> WHAT IS EXPECTED: If a line in the records below contains "path", copy that line.

> MATERIAL FOR THIS EXERCISE:
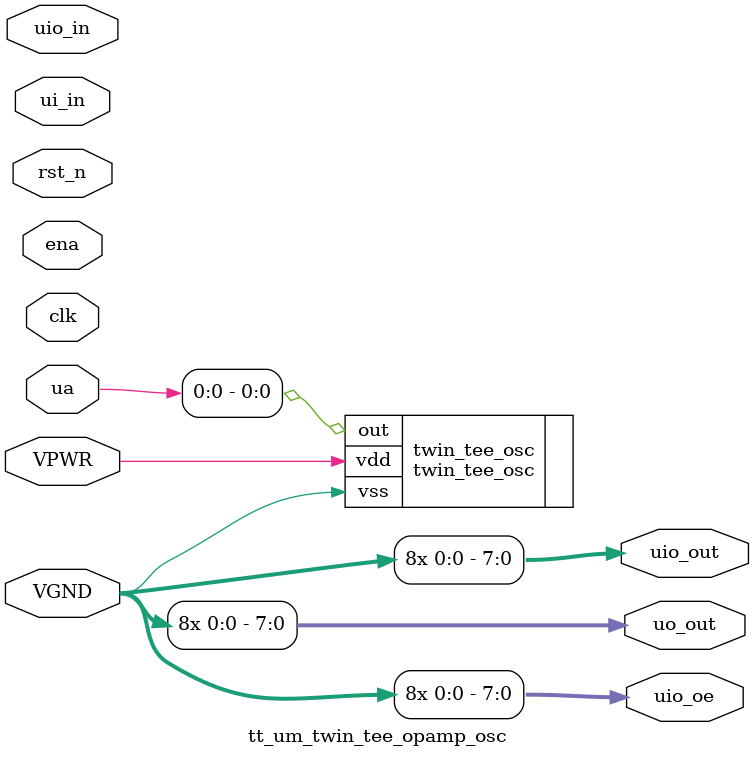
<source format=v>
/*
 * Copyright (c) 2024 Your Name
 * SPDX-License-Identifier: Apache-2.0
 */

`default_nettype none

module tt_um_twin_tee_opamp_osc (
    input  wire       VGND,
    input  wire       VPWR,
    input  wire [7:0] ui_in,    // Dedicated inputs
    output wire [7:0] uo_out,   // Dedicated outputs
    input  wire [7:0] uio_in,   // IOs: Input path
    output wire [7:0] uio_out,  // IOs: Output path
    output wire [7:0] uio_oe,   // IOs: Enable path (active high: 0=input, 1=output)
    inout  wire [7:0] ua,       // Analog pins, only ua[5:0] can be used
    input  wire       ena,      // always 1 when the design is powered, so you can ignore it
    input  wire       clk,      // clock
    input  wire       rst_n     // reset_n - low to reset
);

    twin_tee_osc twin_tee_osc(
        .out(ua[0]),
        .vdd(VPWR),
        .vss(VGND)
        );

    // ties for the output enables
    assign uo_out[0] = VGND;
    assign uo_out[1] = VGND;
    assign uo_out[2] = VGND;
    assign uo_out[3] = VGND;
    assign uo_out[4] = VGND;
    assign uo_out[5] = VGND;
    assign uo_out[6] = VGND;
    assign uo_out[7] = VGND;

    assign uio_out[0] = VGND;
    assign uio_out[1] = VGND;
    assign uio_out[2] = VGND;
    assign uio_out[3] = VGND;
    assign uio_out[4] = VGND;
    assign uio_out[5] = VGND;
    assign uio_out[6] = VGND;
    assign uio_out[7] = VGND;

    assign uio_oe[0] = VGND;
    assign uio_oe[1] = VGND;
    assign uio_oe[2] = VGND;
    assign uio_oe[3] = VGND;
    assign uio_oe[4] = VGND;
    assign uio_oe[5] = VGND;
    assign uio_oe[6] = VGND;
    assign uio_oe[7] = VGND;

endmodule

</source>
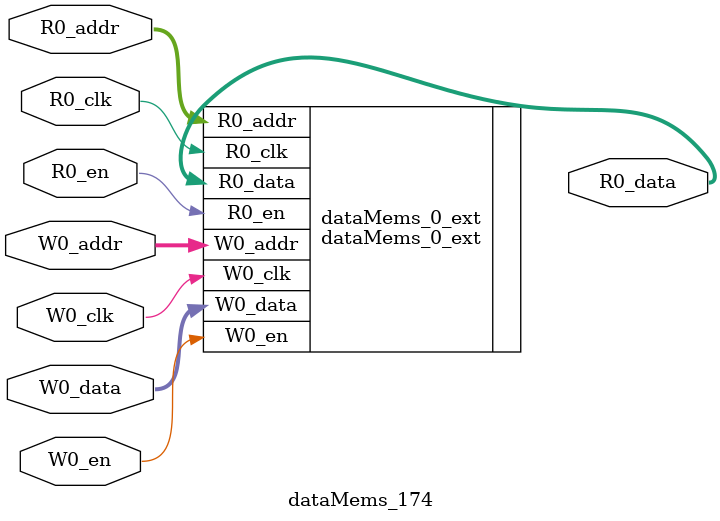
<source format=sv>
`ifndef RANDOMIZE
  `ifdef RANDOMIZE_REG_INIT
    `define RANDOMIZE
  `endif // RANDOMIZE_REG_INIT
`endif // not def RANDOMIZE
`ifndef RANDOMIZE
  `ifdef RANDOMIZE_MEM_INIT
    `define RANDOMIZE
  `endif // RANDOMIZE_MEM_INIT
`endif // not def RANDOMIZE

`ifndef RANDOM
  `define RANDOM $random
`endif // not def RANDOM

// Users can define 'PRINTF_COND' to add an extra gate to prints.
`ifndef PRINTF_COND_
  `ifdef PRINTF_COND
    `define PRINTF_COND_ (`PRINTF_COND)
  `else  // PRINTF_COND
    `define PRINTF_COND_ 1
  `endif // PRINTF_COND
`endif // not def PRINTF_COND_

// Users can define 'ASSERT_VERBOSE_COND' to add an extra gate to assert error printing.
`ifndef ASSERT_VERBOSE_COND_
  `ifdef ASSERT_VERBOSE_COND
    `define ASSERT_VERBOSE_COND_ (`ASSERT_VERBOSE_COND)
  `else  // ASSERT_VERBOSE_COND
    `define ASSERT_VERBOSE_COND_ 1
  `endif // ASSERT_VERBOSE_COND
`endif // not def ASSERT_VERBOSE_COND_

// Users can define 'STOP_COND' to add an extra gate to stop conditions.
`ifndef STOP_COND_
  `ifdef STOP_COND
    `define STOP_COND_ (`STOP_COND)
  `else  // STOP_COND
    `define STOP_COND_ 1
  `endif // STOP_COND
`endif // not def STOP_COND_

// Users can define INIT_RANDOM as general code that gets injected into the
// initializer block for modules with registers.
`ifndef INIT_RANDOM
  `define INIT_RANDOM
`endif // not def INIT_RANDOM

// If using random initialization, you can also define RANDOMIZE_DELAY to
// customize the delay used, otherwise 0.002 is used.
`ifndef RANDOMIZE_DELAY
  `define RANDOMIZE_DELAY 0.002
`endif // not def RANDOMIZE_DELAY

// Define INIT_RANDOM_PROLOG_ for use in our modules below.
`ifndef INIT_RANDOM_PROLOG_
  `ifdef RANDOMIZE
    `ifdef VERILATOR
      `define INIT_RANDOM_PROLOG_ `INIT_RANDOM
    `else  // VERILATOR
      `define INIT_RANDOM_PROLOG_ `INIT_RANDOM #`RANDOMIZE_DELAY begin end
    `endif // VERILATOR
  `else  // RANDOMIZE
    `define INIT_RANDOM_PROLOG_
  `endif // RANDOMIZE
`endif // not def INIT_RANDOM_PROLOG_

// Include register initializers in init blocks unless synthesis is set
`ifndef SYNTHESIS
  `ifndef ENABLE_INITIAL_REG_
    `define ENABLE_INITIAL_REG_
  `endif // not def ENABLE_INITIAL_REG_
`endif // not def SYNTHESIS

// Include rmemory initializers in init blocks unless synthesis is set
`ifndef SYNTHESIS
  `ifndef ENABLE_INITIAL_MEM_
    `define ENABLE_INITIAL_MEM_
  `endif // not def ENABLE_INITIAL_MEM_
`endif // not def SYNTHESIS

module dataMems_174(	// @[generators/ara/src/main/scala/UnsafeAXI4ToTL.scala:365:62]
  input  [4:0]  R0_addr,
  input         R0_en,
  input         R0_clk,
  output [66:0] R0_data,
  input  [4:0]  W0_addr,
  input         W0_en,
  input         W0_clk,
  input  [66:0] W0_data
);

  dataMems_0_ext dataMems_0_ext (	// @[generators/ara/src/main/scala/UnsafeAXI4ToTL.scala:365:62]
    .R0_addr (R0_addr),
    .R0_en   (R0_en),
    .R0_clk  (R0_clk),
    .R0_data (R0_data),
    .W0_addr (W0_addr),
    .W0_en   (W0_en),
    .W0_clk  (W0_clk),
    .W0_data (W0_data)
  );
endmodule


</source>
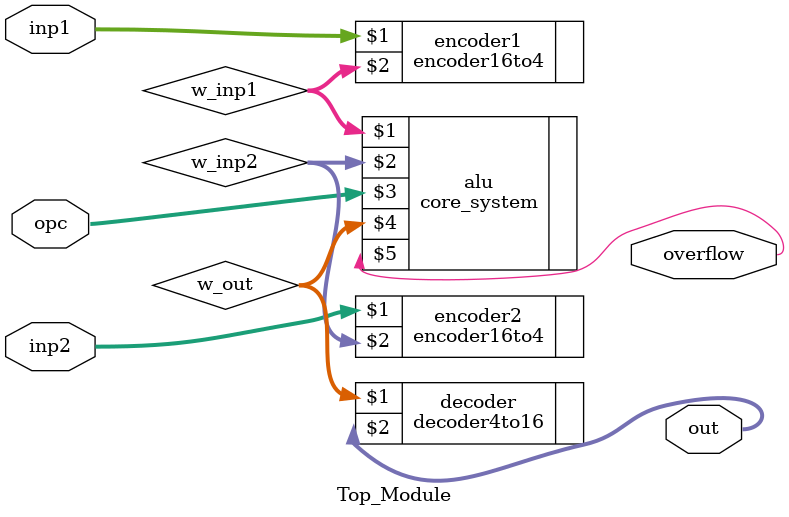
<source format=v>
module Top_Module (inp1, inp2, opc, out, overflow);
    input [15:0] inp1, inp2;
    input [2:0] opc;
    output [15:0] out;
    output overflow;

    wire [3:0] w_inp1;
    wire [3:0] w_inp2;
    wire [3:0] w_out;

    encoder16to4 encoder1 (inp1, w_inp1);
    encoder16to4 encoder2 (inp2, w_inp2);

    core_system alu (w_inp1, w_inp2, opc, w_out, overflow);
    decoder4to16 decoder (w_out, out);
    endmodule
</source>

> OUTPUT FOR THIS TASK:
    input  wire [7:0] uio_in,   // IOs: Input path
    output wire [7:0] uio_out,  // IOs: Output path
    output wire [7:0] uio_oe,   // IOs: Enable path (active high: 0=input, 1=output)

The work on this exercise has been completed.